→ WORK REQUIRED:
The word "camera" turns up on some lines of this data; say how many, and give no other text.

→ RECORDS FOR PROCESSING:
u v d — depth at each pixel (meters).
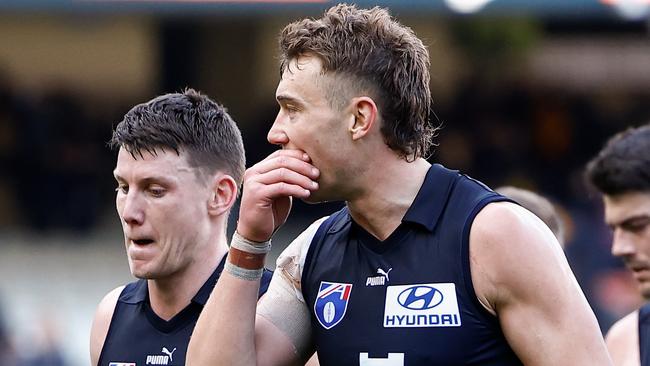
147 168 11.90
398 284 10.30
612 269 31.47
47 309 36.19
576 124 49.12
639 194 13.43
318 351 10.77
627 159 13.40
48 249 44.88
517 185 45.81
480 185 10.50
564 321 9.83
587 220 35.44
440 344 10.02
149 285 12.45
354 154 10.34
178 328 12.23
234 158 12.53
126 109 50.22
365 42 10.32
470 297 10.05
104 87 50.84
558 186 47.22
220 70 49.06
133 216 11.92
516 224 10.00
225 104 48.97
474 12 36.38
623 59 50.78
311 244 11.09
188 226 12.06
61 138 49.16
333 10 10.58
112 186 48.97
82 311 36.66
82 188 48.03
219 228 12.45
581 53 50.41
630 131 13.85
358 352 10.35
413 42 10.59
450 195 10.44
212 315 10.80
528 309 9.88
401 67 10.42
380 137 10.41
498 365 10.08
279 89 10.48
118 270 41.72
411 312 10.16
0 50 50.91
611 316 29.64
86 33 50.84
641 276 13.75
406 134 10.48
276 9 35.69
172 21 49.03
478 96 48.22
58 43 51.09
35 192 47.84
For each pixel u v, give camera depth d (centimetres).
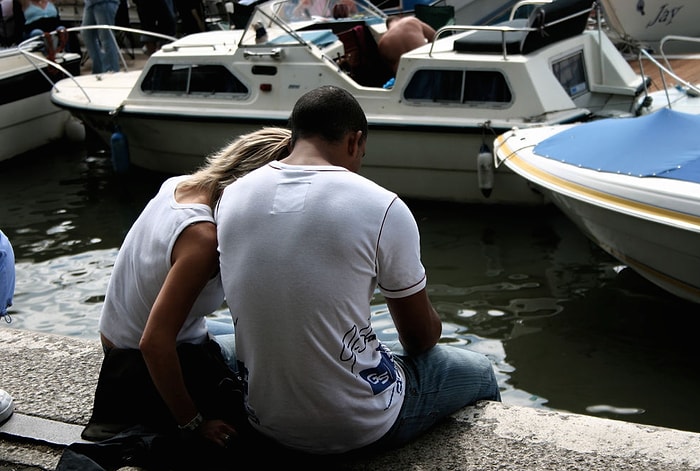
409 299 232
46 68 1101
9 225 838
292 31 812
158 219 239
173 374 231
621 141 576
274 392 230
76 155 1096
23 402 292
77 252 764
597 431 260
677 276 546
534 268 670
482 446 254
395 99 780
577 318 584
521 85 731
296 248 219
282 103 825
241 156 248
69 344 333
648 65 991
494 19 1186
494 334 571
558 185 586
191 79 869
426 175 800
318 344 221
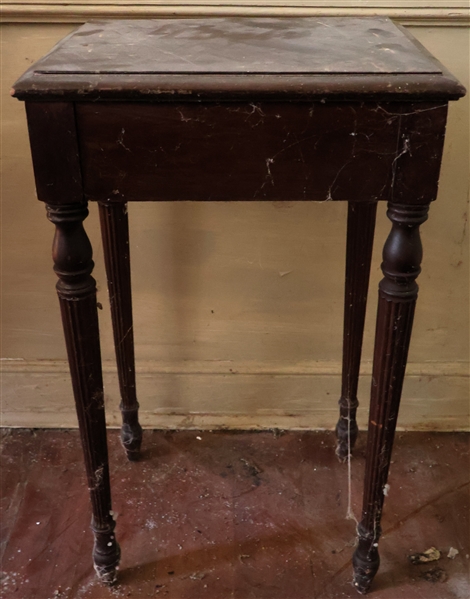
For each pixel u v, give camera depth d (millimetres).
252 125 667
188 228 1155
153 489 1154
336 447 1250
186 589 970
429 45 1028
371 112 661
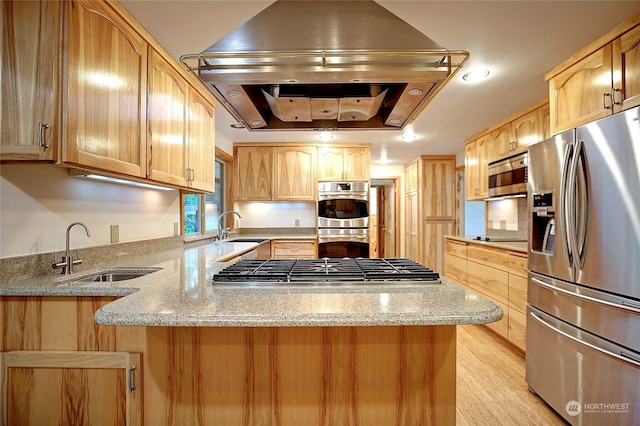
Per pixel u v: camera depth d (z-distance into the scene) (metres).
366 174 4.32
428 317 0.89
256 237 4.17
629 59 1.58
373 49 1.37
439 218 5.10
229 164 4.30
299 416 1.14
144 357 1.16
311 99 1.42
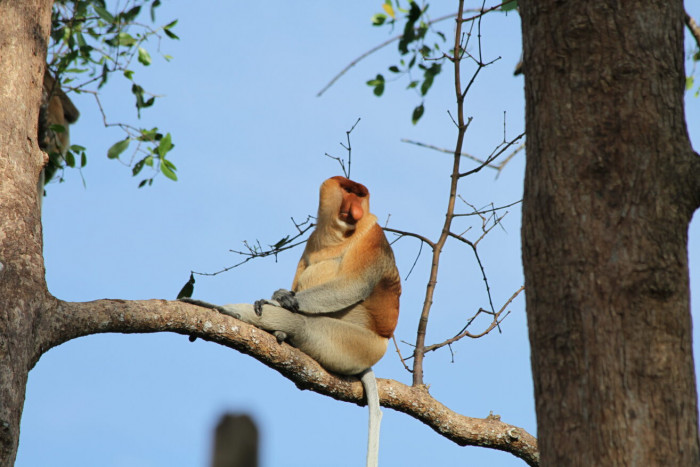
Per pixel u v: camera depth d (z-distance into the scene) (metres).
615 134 5.75
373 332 11.30
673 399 5.27
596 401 5.29
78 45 14.15
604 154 5.72
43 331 7.99
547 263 5.70
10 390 7.36
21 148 9.05
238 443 2.18
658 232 5.57
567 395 5.40
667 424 5.21
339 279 11.32
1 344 7.46
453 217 11.42
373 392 10.38
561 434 5.37
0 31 9.45
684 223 5.69
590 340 5.41
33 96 9.52
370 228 11.80
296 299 10.88
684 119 5.97
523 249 5.93
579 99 5.88
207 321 9.09
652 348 5.34
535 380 5.66
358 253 11.52
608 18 5.97
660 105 5.84
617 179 5.66
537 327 5.68
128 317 8.52
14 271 7.92
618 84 5.84
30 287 7.94
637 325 5.38
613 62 5.89
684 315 5.51
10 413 7.29
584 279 5.53
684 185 5.69
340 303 11.11
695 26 9.25
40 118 14.13
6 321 7.58
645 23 5.99
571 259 5.60
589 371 5.36
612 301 5.43
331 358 10.71
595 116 5.82
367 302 11.43
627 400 5.24
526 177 6.05
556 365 5.50
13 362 7.47
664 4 6.10
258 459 2.18
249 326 9.48
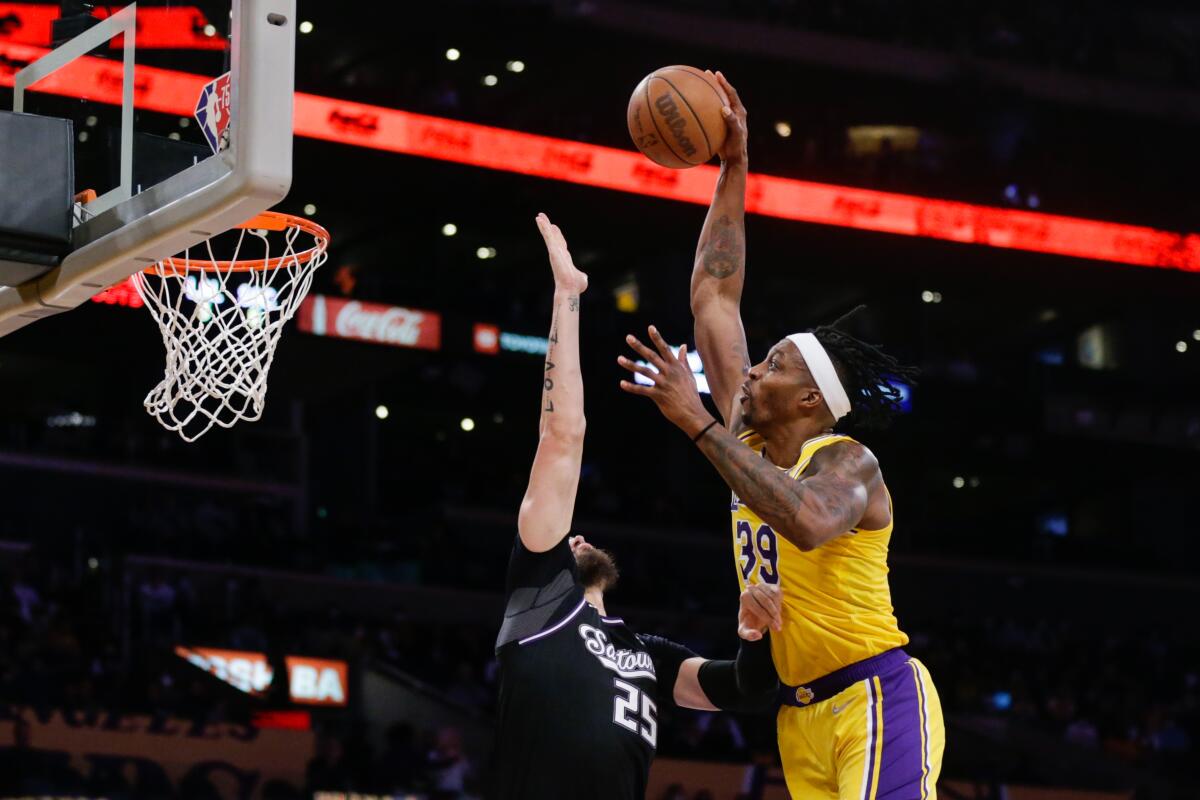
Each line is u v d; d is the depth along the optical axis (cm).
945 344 2828
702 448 333
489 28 2278
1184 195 2703
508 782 340
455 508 2314
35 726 1215
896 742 361
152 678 1445
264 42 388
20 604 1551
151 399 490
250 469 2178
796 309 2731
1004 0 2625
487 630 1952
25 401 2366
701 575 2398
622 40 2319
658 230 2369
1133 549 2720
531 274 2619
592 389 2386
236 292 545
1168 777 1862
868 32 2484
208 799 1262
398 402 2400
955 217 2472
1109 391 2653
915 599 2511
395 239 2508
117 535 1928
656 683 383
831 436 368
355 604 1992
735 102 420
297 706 1568
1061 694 2050
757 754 1550
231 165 385
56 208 445
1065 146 2670
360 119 2111
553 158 2238
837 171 2425
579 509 2350
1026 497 2912
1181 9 2742
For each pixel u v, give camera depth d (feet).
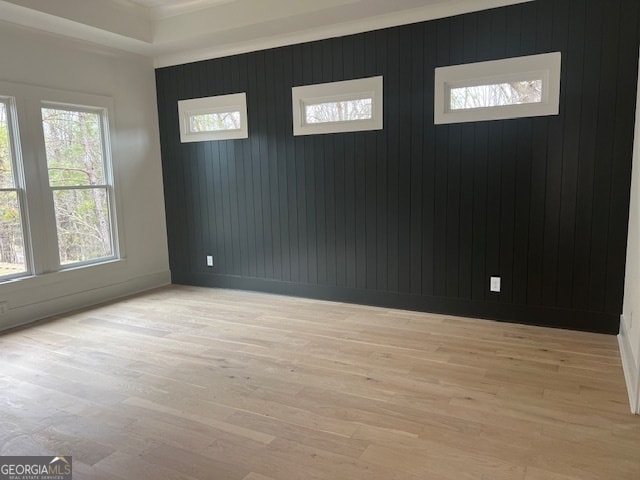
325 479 6.66
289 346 12.07
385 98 14.47
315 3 13.53
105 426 8.24
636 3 11.18
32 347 12.27
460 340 12.19
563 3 11.89
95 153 16.78
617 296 12.14
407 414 8.45
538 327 13.07
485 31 12.84
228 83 17.13
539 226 12.85
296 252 16.83
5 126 14.03
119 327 13.92
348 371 10.41
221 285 18.70
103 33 15.12
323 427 8.06
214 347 12.11
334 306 15.74
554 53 12.09
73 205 16.05
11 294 14.01
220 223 18.28
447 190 13.96
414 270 14.80
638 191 10.09
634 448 7.26
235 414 8.59
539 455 7.13
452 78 13.41
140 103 18.17
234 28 14.98
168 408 8.86
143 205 18.52
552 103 12.26
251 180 17.30
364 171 15.16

→ EXERCISE RESULT:
5